SEZIONE DEL DOCUMENTO:
↓↓↓

Guardando al quadro nazionale della demografia in Italia osservo che una costante diminuzione si sta verificando ovunque nel nostro Paese da alcuni decenni: le persone muoiono ma le nascite sono inferiori al numero di coloro che sono scomparsi. Con il dissolvimento della famiglia di tipo patriarcale che sopperiva alle necessità dei figli, con le nuove modalità nel campo del lavoro e con particolare riguardo al ruolo della donna e la mancanza di adeguate strutture socio-assistenziali di aiuto alle famiglie, non è possibile risolvere questo delicato problema. Difficilmente troviamo genitori con più di due figli. Il problema della denatalità alcuni anni fa colpì la Francia e la Germania che, con opportuni provvedimenti legislativi hanno saputo superare questa precarietà che, negli anni futuri, nel nostro Paese provocherà gravi ripercussioni negative a livello sociale. A questo proposito, tempo fa, ebbi a leggere in una rivista che, perpetuandosi questa situazione, tra una cinquantina di anni gli italiani che possiamo considerare “puri” rimarranno circa 25 milioni. Questa situazione negativa, nei nostri borghi e piccoli paesi, la possiamo verificare ogni giorno con la maggior parte dei residenti anziani.
Ed è proprio in queste direzioni che dovrà essere rivolta ogni migliore attenzione ed essere partecipi di ogni sforzo politico di coesione, con idee e proposte, per superare le difficoltà in cui si trovano ad operare coloro che, sia in ambito locale che centralmente, sono chiamati a responsabilità di governo. Occorre pensare al futuro con ampia visione, come a proposito affermava John Kennedy: «Il cambiamento è una legge della vita e coloro che si ostinano a guardare solo e sempre il passato o si concentrano sul presente possono essere sicuri di perdersi il futuro».

↑↑↑

DATI FORNITI:
↓↓↓

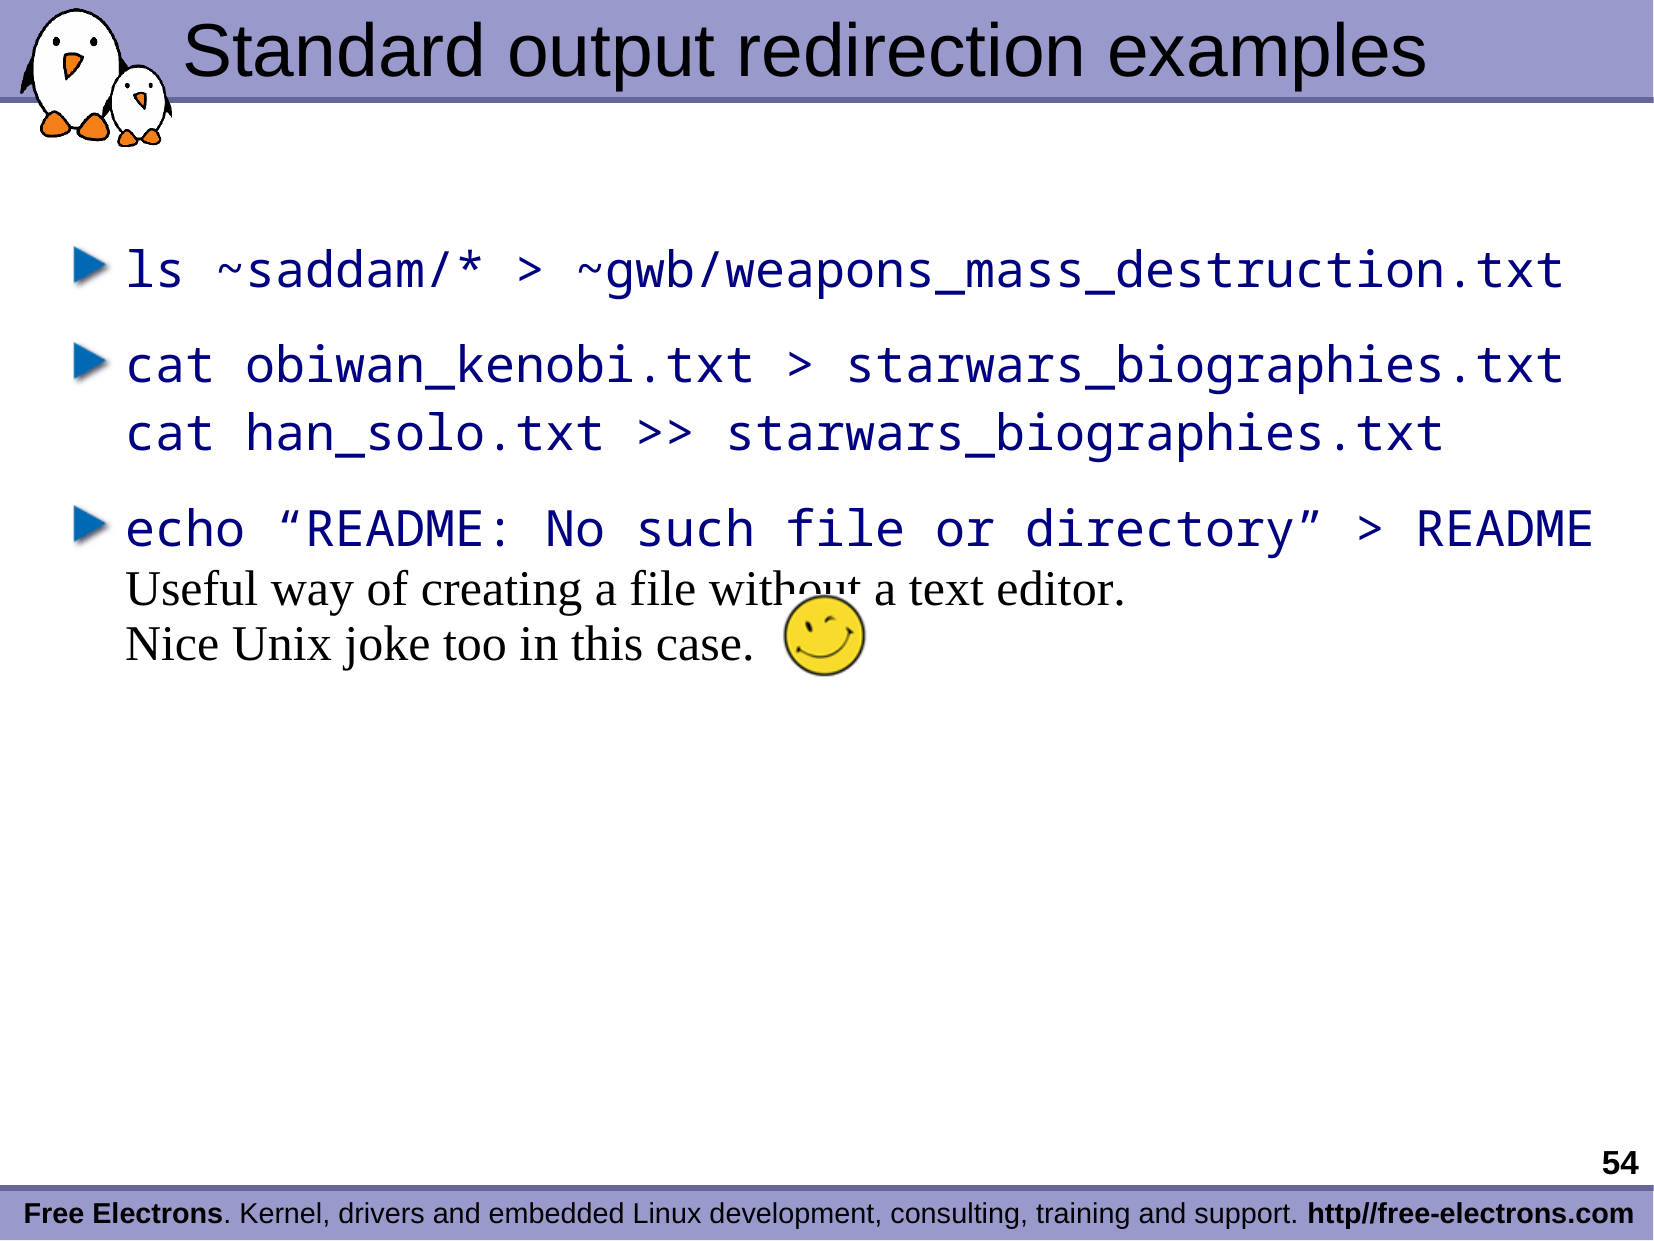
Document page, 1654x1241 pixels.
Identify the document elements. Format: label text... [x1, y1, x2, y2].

↑↑↑

ISTRUZIONI OPERATIVE:
Puoi riprodurre per intero, parola per parola, il testo sul calo delle nascite in Italia?

RISPOSTA AL COMPITO:
Guardando al quadro nazionale della demografia in Italia osservo che una costante diminuzione si sta verificando ovunque nel nostro Paese da alcuni decenni: le persone muoiono ma le nascite sono inferiori al numero di coloro che sono scomparsi. Con il dissolvimento della famiglia di tipo patriarcale che sopperiva alle necessità dei figli, con le nuove modalità nel campo del lavoro e con particolare riguardo al ruolo della donna e la mancanza di adeguate strutture socio-assistenziali di aiuto alle famiglie, non è possibile risolvere questo delicato problema. Difficilmente troviamo genitori con più di due figli. Il problema della denatalità alcuni anni fa colpì la Francia e la Germania che, con opportuni provvedimenti legislativi hanno saputo superare questa precarietà che, negli anni futuri, nel nostro Paese provocherà gravi ripercussioni negative a livello sociale. A questo proposito, tempo fa, ebbi a leggere in una rivista che, perpetuandosi questa situazione, tra una cinquantina di anni gli italiani che possiamo considerare “puri” rimarranno circa 25 milioni. Questa situazione negativa, nei nostri borghi e piccoli paesi, la possiamo verificare ogni giorno con la maggior parte dei residenti anziani.
Ed è proprio in queste direzioni che dovrà essere rivolta ogni migliore attenzione ed essere partecipi di ogni sforzo politico di coesione, con idee e proposte, per superare le difficoltà in cui si trovano ad operare coloro che, sia in ambito locale che centralmente, sono chiamati a responsabilità di governo. Occorre pensare al futuro con ampia visione, come a proposito affermava John Kennedy: «Il cambiamento è una legge della vita e coloro che si ostinano a guardare solo e sempre il passato o si concentrano sul presente possono essere sicuri di perdersi il futuro».